* WHAT TO WORK ON
Locate each line below that includes "followed" and reproduce it.

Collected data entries
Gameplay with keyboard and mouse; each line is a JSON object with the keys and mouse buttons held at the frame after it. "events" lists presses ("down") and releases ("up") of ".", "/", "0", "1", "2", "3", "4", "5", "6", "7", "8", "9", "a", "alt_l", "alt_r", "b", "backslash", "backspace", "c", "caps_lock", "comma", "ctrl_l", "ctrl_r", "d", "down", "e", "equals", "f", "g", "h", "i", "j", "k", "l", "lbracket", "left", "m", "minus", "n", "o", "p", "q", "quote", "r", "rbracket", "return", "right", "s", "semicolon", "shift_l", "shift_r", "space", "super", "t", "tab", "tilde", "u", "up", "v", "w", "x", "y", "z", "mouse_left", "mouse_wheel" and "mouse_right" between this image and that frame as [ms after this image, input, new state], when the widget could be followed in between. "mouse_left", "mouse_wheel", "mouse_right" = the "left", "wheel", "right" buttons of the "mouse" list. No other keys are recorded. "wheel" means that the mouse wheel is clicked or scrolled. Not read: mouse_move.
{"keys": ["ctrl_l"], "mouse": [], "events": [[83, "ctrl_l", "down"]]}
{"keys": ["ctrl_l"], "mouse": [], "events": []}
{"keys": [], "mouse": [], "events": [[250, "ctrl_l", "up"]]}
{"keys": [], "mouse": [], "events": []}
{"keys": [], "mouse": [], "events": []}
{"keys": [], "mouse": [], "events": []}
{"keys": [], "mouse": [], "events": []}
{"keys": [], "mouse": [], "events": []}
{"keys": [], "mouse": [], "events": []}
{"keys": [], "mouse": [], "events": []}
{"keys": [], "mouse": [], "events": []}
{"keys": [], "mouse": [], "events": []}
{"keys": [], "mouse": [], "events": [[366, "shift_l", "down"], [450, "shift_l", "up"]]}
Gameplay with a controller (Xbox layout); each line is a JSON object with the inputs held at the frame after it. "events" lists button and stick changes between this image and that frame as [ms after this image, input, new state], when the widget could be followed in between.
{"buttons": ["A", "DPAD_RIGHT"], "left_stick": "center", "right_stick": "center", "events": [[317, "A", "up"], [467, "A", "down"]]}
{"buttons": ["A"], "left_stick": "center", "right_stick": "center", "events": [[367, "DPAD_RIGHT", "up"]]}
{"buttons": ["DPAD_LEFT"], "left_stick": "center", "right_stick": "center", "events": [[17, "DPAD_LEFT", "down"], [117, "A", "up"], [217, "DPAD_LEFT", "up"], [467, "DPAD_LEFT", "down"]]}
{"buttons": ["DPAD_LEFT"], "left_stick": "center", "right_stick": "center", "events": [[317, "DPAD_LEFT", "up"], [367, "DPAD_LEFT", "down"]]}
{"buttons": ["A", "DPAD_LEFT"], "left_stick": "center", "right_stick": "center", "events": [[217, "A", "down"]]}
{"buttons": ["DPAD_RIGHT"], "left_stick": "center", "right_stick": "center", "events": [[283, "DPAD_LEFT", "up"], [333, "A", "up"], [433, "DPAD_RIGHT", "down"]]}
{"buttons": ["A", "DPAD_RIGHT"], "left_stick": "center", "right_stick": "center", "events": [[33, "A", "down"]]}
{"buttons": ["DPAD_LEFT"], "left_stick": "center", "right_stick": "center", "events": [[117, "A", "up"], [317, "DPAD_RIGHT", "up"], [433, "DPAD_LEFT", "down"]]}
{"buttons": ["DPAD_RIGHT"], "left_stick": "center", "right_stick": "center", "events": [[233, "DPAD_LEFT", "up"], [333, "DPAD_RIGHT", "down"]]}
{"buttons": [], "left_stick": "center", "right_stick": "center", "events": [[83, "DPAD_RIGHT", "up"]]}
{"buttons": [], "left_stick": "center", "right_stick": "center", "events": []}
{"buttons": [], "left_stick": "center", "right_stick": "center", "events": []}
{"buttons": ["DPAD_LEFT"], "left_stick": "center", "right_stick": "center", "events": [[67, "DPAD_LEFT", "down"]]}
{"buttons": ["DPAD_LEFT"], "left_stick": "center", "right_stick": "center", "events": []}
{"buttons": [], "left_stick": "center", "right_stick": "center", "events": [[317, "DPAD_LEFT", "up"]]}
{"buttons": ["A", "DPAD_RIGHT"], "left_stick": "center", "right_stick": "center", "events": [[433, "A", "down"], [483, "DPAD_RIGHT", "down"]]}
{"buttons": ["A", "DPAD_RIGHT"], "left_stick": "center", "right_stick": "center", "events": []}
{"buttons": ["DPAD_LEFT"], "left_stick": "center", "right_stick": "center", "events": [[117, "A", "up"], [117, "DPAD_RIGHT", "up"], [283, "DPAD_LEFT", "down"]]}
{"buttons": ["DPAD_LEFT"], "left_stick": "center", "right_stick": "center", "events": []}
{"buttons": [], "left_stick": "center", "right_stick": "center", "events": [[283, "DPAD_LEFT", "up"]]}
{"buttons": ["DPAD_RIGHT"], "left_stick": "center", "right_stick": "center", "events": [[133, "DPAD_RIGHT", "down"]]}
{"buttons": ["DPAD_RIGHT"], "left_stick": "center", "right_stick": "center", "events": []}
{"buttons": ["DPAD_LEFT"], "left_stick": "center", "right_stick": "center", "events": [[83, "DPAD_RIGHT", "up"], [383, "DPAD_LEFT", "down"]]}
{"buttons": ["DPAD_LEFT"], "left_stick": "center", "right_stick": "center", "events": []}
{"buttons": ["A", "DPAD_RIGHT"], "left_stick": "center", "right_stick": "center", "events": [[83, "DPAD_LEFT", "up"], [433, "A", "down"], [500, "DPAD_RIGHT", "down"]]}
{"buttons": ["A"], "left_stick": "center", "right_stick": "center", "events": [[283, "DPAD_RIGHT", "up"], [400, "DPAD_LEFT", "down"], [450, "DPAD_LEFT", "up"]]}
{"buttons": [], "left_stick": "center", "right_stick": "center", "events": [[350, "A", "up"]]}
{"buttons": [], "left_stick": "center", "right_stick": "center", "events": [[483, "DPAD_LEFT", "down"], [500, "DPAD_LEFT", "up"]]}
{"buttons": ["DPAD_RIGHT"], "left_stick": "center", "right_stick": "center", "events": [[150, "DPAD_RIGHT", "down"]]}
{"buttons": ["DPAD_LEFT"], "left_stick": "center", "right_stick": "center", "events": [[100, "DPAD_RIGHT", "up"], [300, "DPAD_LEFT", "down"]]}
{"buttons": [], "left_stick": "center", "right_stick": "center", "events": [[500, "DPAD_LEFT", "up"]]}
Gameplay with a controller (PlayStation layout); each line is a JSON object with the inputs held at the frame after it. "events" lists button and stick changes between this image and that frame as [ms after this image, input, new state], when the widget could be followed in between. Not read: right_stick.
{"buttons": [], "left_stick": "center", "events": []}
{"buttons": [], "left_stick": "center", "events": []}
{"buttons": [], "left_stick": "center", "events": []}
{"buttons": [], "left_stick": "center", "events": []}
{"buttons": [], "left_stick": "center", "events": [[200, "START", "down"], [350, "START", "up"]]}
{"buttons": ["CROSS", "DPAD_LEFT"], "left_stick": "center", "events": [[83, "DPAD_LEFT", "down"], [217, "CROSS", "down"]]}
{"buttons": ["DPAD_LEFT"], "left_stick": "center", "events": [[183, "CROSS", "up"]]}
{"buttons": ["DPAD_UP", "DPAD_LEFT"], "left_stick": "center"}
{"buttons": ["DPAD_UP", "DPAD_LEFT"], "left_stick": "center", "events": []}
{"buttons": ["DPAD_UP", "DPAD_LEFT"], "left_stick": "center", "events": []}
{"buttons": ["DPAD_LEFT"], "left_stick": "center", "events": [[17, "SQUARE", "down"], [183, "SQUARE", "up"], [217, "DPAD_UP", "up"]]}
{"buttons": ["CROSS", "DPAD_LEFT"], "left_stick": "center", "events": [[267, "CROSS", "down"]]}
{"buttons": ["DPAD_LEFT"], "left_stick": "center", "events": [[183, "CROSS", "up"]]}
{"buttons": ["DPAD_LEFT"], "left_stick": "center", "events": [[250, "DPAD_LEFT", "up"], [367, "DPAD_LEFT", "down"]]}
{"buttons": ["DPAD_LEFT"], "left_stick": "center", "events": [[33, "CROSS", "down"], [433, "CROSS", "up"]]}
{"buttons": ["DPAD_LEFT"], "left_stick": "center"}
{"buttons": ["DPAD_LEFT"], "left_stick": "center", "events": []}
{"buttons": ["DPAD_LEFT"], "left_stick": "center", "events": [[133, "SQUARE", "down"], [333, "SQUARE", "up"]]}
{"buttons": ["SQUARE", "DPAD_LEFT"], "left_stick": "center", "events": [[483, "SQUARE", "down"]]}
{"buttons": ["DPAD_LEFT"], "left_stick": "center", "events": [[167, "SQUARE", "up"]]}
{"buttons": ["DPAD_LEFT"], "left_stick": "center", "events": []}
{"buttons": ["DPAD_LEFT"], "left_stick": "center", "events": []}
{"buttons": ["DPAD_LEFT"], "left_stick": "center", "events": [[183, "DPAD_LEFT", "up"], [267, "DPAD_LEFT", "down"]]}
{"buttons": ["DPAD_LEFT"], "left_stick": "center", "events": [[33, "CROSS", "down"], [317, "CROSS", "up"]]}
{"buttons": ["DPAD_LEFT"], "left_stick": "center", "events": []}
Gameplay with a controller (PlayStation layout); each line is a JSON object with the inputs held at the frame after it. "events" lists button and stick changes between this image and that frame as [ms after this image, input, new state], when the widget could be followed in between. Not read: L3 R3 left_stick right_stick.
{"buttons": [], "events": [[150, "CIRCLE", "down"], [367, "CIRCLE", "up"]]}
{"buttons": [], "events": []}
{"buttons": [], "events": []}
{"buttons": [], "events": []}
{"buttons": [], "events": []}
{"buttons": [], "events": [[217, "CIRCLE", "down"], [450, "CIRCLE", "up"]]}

* EXERCISE OUTPUT
Gameplay with keyboard and mouse; each line is a JSON object with the keys and mouse buttons held at the frame after it. "events" lists presses ("down") and releases ("up") of ".", "/", "0", "1", "2", "3", "4", "5", "6", "7", "8", "9", "a", "alt_l", "alt_r", "b", "backslash", "backspace", "c", "caps_lock", "comma", "ctrl_l", "ctrl_r", "d", "down", "e", "equals", "f", "g", "h", "i", "j", "k", "l", "lbracket", "left", "m", "minus", "n", "o", "p", "q", "quote", "r", "rbracket", "return", "right", "s", "semicolon", "shift_l", "shift_r", "space", "super", "t", "tab", "tilde", "u", "up", "v", "w", "x", "y", "z", "mouse_left", "mouse_wheel" and "mouse_right" between this image and that frame as [ms after this image, input, new state], when the widget could be followed in between. "mouse_left", "mouse_wheel", "mouse_right" = the "left", "wheel", "right" buttons of the "mouse" list. No other keys are recorded. "wheel" means that the mouse wheel is clicked or scrolled. Not read: mouse_move.
Gameplay with a controller (Xbox layout); each line is a JSON object with the inputs held at the frame after it. "events" lists button and stick changes between this image and that frame as [ms after this image, input, new state], when the widget could be followed in between.
Gameplay with a controller (PlayStation layout); each line is a JSON object with the inputs held at the frame after it. "events" lists button and stick changes between this image and that frame as [ms after this image, input, new state], when the widget could be followed in between. Not read: right_stick.
Gameplay with a controller (PlayStation layout); each line is a JSON object with the inputs held at the frame after it. "events" lists button and stick changes between this image and that frame as [ms after this image, input, new state], when the widget could be followed in between. Not read: L3 R3 left_stick right_stick.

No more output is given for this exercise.